本文:
会津若松見物

昨春の弘前の桜見物に続いて、次の桜見物は会津若松にしようとわりと早くから決めていた。お城の桜のほかに会津若松には白虎隊があり野口英世が生まれたところでもあったりするので見どころはたくさんありそうだ。
会津若松の桜の満開は弘前より10日くらい早いらしいので、4月の19、20日の予定である。伊丹空港出発は10時45分過ぎ、この時間帯には出発便が少ないのかほぼ定刻の出発である。福島空港への飛行時間は1時間ちょっと。


伊丹空港を出発して30分ほど、去年は慌ててスマホで撮ったりしたのでもうひとつであったが、今回はあらかじめカメラの用意している。エリマキのような雲から白雪を抱いた頂上が顔を出している富士山は神々しく、ゆったりとすそ野を広げる富士山はあくまで雄大である。

手前のまだ雪をかぶった北アルプス連峰は恐竜のようである。


福島空港から郡山を経由して会津若松に向かう、途中車窓から磐梯山を拝む。
2時間ほど掛けて会津若松に到着。バスターミナル近くのビジネスホテルにチェックイン後、市内循環バスのハイカラさんで会津若松見物に向かう。

野口英世青春館

先ずは野口英世青春館:野口英世と言っても、猪苗代の生まれで刻苦勉励、アメリカに渡り梅毒や黄熱病などの研究をして成果をあげたが、アフリカで黄熱病の研究中、その黄熱病に罹り死んだ。千円札に肖像が載っている。と言うくらいしか知らない。

せっかく野口英世の故郷を訪れるのでウィキペディアで野口英世について調べてみた。類まれな才能に恵まれていたのは勿論であるが、それぞれの年代でよき理解者に恵まれていたことがよく分かる。その辺を頭に入れながら年譜を眺める。

データ抜粋:
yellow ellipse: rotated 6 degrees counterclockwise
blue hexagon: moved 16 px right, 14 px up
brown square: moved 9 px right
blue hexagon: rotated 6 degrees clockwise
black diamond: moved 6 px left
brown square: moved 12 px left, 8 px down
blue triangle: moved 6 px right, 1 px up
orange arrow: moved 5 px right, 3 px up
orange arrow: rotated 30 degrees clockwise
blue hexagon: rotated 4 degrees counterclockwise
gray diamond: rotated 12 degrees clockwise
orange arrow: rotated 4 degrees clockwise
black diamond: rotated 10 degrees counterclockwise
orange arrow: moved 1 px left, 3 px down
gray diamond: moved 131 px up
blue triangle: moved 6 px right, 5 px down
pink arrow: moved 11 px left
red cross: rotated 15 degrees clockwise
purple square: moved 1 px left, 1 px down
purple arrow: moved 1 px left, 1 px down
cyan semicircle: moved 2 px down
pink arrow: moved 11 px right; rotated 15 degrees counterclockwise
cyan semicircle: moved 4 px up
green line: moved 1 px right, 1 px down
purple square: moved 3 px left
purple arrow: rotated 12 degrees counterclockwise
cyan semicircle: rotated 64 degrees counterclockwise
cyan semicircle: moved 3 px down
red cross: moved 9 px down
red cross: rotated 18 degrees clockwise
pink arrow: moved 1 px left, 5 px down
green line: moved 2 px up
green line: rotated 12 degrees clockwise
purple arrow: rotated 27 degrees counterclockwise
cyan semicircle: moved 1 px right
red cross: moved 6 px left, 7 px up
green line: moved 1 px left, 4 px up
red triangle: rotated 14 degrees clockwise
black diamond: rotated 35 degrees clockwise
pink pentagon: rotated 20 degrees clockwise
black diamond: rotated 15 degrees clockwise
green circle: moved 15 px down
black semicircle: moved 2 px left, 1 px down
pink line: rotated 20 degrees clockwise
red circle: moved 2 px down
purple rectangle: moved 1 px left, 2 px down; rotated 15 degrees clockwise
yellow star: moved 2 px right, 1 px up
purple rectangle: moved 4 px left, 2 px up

課題の説明:
会津若松見物の文章をもとに、次の問いに答えてください。
(a) 会津若松の桜の満開は、弘前と比べてどのくらい早いとされていますか。
(b) 福島空港から会津若松へ向かう途中、どこを経由しましたか。
(c) ホテルにチェックインした後、会津若松見物に向かうために乗ったバスは何ですか。

解答例:
(a) 弘前より10日くらい早いとされています。
(b) 郡山を経由しました。
(c) 市内循環バスのハイカラさんです。